For my organization, each day begins with our primary staff stand-up in the Joint Operations Center (JOC). We discuss intelligence developments, legal actions, resources, maneuver units’ completed actions and scheduled events, and internal admin and house-keeping needed to keep the machine running. We are focused on the mission, and because we communicate with each other all day, every day, our shared understanding makes the stand-up a series of updates, not briefings.

It’s a short, 10- to 15-minute event that syncs professionals focused on different aspects of our organization’s common mission. My contributions have varied: I’ve briefed the headlines; discussed indications and misinformation in social media; and updated the team on which senior officials will speak to the media that day, and the topics they’ll cover.

Lately, something funny has started happening at these stand-up meetings.

More and more often, I have less and less to say by the time I get a chance to speak. The other staff primaries are using their time to talk about media coverage and public messaging. The intel folks talk about press reports and connect them to information in classified channels. The lawyer points out which parts of upcoming legal actions will likely become public through court filings. The ops team talks about how our headquarters can or should “message” the most complex operational events. Our admin folks include Department of Defense press conferences on the JOC’s daily schedule.
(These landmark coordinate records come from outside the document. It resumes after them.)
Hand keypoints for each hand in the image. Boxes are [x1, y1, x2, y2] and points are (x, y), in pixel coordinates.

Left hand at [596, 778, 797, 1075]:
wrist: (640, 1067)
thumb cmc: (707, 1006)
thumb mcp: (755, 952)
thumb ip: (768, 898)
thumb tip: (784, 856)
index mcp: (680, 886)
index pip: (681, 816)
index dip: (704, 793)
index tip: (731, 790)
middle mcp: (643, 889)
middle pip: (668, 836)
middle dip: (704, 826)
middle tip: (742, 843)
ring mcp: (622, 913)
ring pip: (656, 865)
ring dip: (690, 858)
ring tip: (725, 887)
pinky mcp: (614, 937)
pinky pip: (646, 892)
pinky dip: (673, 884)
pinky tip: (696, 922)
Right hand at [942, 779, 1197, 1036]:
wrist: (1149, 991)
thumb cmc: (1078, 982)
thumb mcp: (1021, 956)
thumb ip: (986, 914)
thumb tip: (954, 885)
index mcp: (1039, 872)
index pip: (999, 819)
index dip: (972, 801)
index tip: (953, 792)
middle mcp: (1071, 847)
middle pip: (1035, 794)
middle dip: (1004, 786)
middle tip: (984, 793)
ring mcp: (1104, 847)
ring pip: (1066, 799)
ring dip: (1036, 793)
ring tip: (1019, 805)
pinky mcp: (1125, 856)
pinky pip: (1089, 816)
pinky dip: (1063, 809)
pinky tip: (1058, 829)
Wait … isn’t that all supposed to be my territory?

Hell no, the news is for everyone. I’m thrilled to be part of a team of leaders who pay attention to and value public communication.

I talk to my coworkers about messaging and the news throughout the day. The topics they mention at the stand-up are things I’ve already discussed with them, or the group, as news breaks or operations happen. Sometimes, they’re putting my lessons in their own words. Most other times, they’re adding new information or context to our previous discussions, since they’re also smart and strategic thinkers.

It’s all groovy, but doesn’t solve my problem of having less to say at the morning brief. Good thing I solve problems myself: with the basics covered, I can go a level deeper. I talk about what the U.S. message is on emerging topics, as I’ve heard through the PAO network. I enlighten the team with the hard questions we anticipate, and the answers I’ve already proposed to our higher headquarters. Based on our wider PAO team’s research, I add context to discussions about the media by sharing the non-Defense or regional trends and topics that are also dominating headlines. Sometimes I end up giving the team an impromptu class on the Pentagon press corps, or regional media bias, or the nature of recent leaks.

The news doesn’t belong to you. The news is for everyone.